An example of brandishing would be- pointing at the gun and saying do you want a piece of 'my little friend'. There is no indication that our thread starter did that.


----------



## Trophy Specialist (Nov 30, 2001)

answerguy8 said:


> You got some incomplete advice. It's not illegal to carry an exposed sidearm, in fact it's the only way to carry one if you don't have a CPL. And you could carry one exposed downtown anywhere with or without a CPL. (you might get some attention doing that but it would be legal)

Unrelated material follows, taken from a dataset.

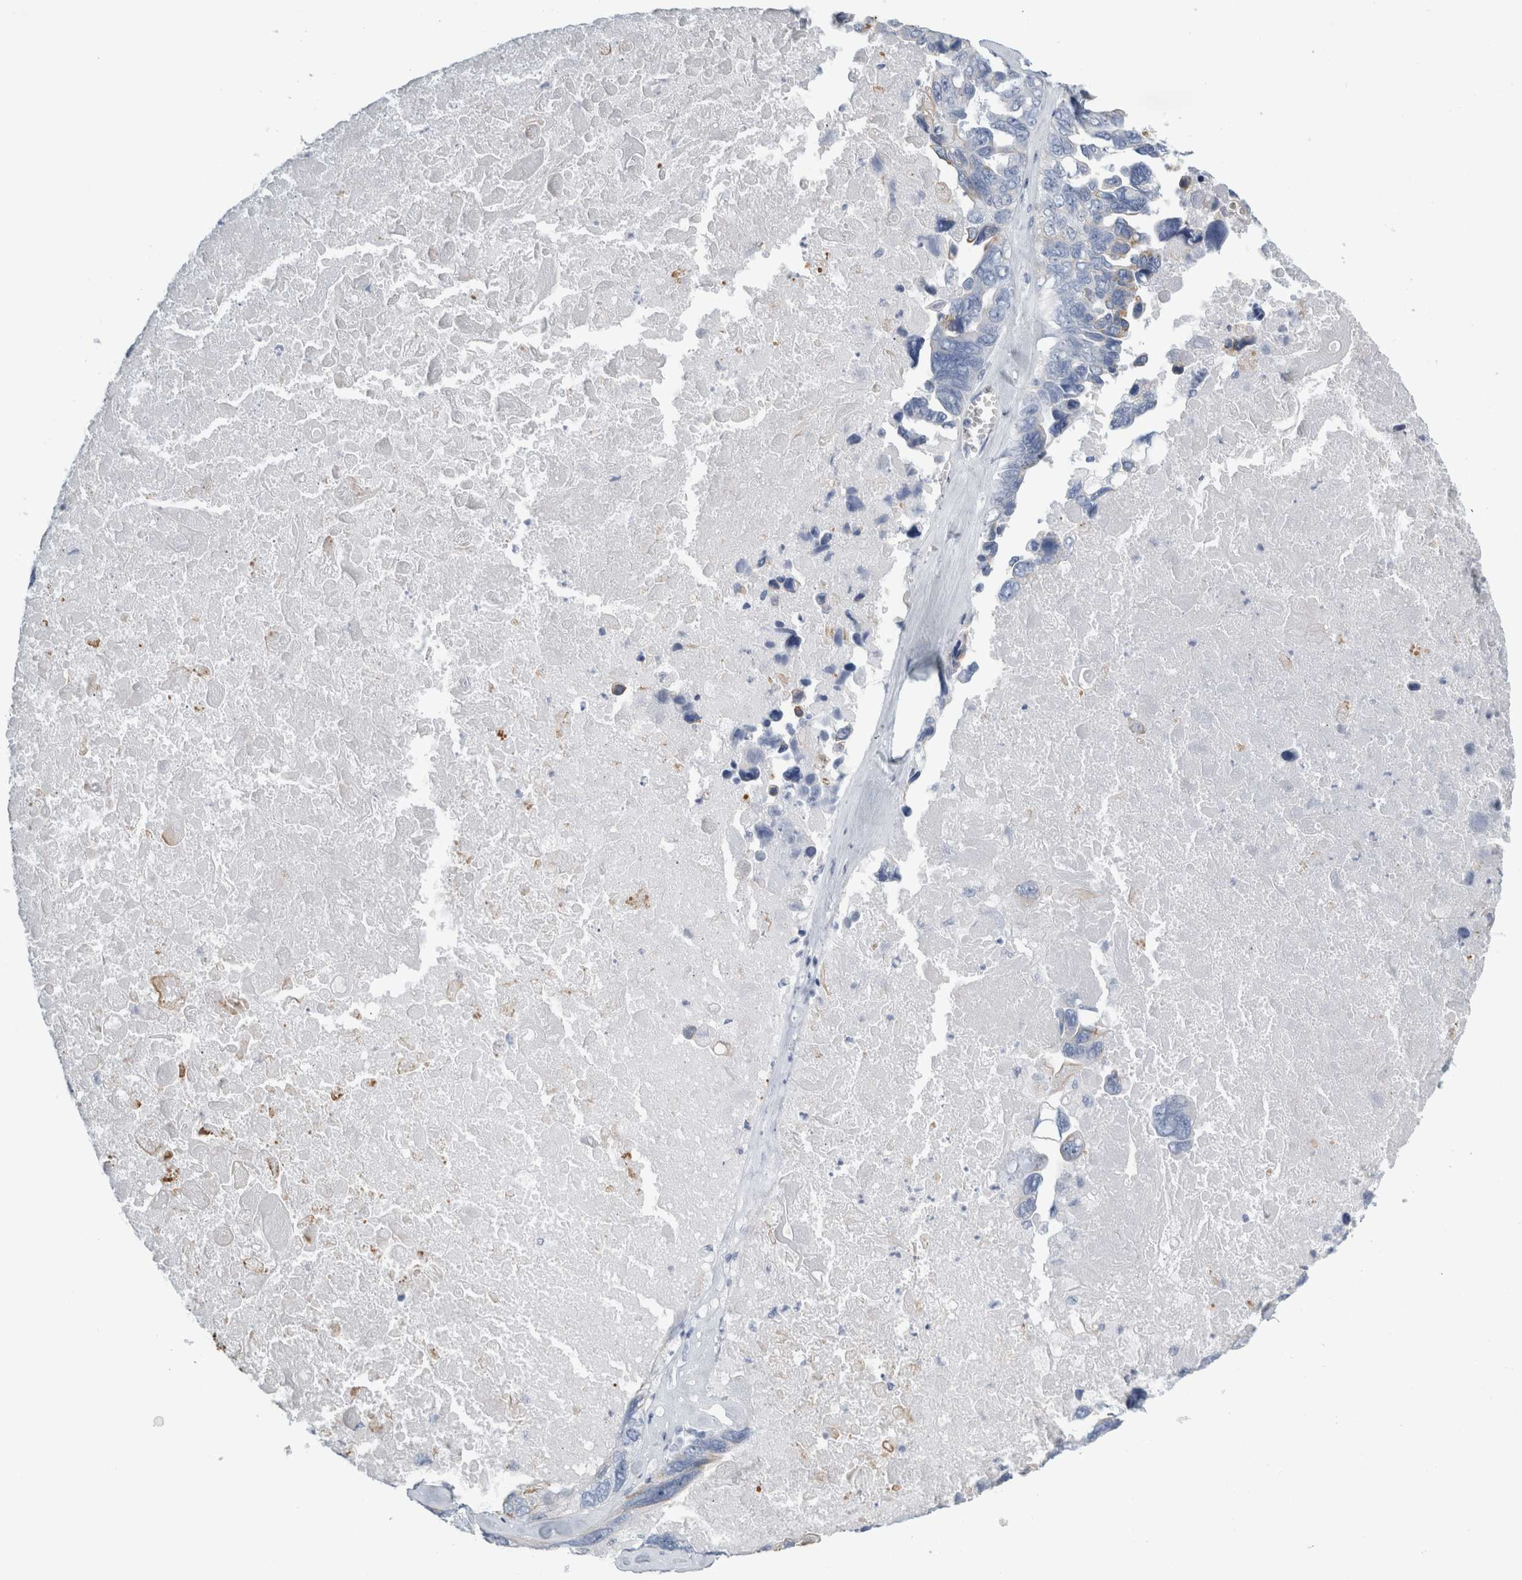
{"staining": {"intensity": "negative", "quantity": "none", "location": "none"}, "tissue": "ovarian cancer", "cell_type": "Tumor cells", "image_type": "cancer", "snomed": [{"axis": "morphology", "description": "Cystadenocarcinoma, serous, NOS"}, {"axis": "topography", "description": "Ovary"}], "caption": "Ovarian serous cystadenocarcinoma stained for a protein using IHC reveals no staining tumor cells.", "gene": "RPH3AL", "patient": {"sex": "female", "age": 79}}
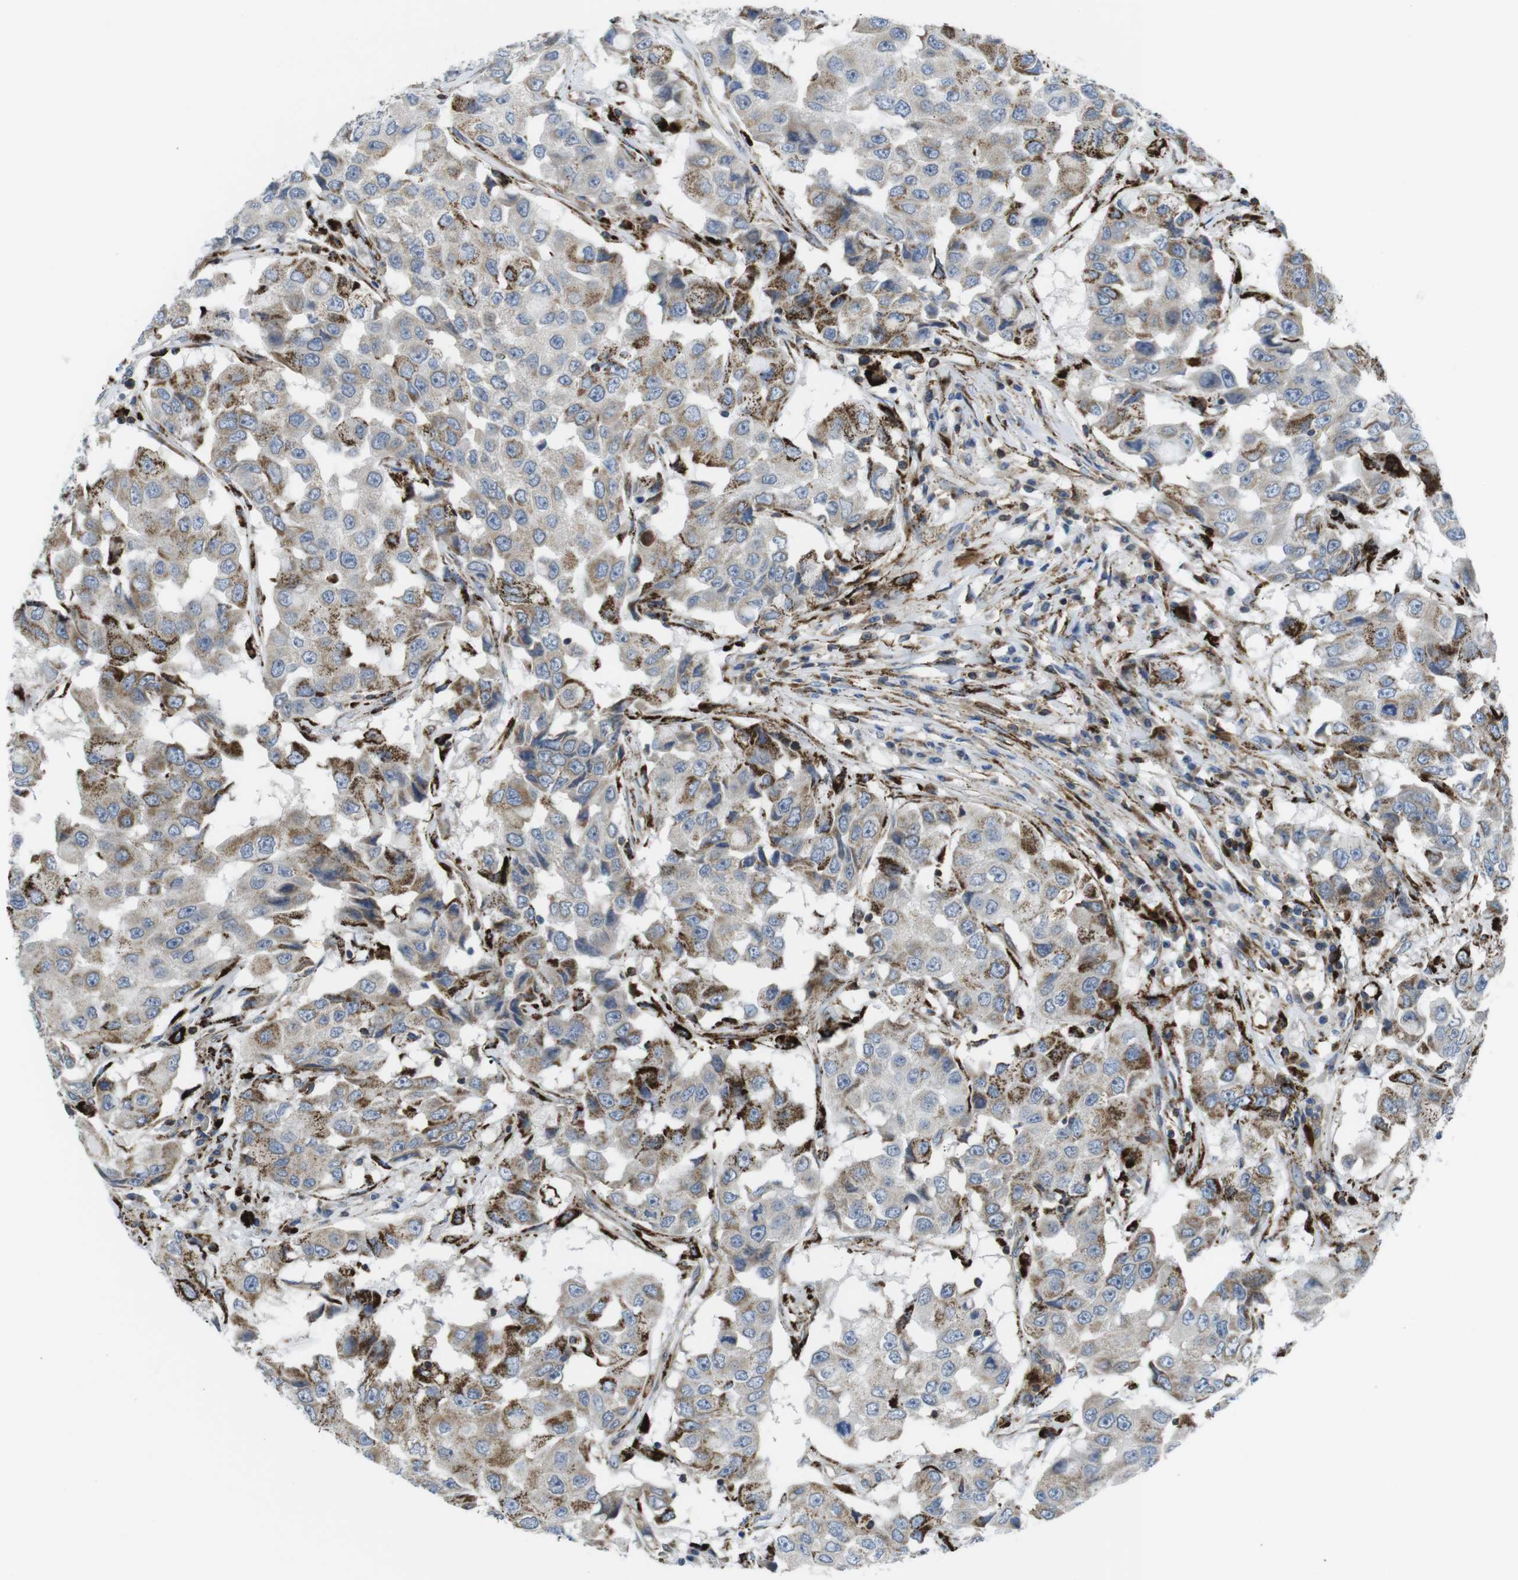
{"staining": {"intensity": "moderate", "quantity": "<25%", "location": "cytoplasmic/membranous"}, "tissue": "breast cancer", "cell_type": "Tumor cells", "image_type": "cancer", "snomed": [{"axis": "morphology", "description": "Duct carcinoma"}, {"axis": "topography", "description": "Breast"}], "caption": "Immunohistochemical staining of breast invasive ductal carcinoma shows low levels of moderate cytoplasmic/membranous positivity in approximately <25% of tumor cells. The protein is shown in brown color, while the nuclei are stained blue.", "gene": "KCNE3", "patient": {"sex": "female", "age": 27}}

I respectfully disagree with that advise. Step out of your vehicle in front of a cop anywhere in MI with a pistle straped to your side in plain view and see how fast you end up in big trouble.


----------



## answerguy8 (Oct 15, 2001)

Trophy Specialist said:


> I respectfully disagree with that advise. Step out of your vehicle in front of a cop anywhere in MI with a pistle straped to your side in plain view and see how fast you end up in big trouble.


I didn't say anything about stepping out of a car with a gun exposed. That would be a huge problem without a CPL. That's because a pistol in a car is considered concealed regardless of how or where it is in the passenger compartment.

Now with a CPL and an exposed gun on your hip, if you step out of your car you better (if you haven't already) explain that you have a CPL and that you are carrying. That would be legal. You might get some unwanted attention but you won't be in 'big trouble'.


----------



## dongiese (Jun 10, 2002)

ok first off if your in a vehicle you need a CCW, if say you walk out of your house to walk to the corner store with a hand gun on your side in plain view you do not need a CCW and it is not considered brainishing.

A michigan law enforcement officer carrys under the same law, when in the Vehicle he/she is legal because the badge he is wearing is his/her CCW, when out of the vehicle they are using the same law mentioned above. most officers don't understand that law and will try to find something to charge you with, one way or the other.


----------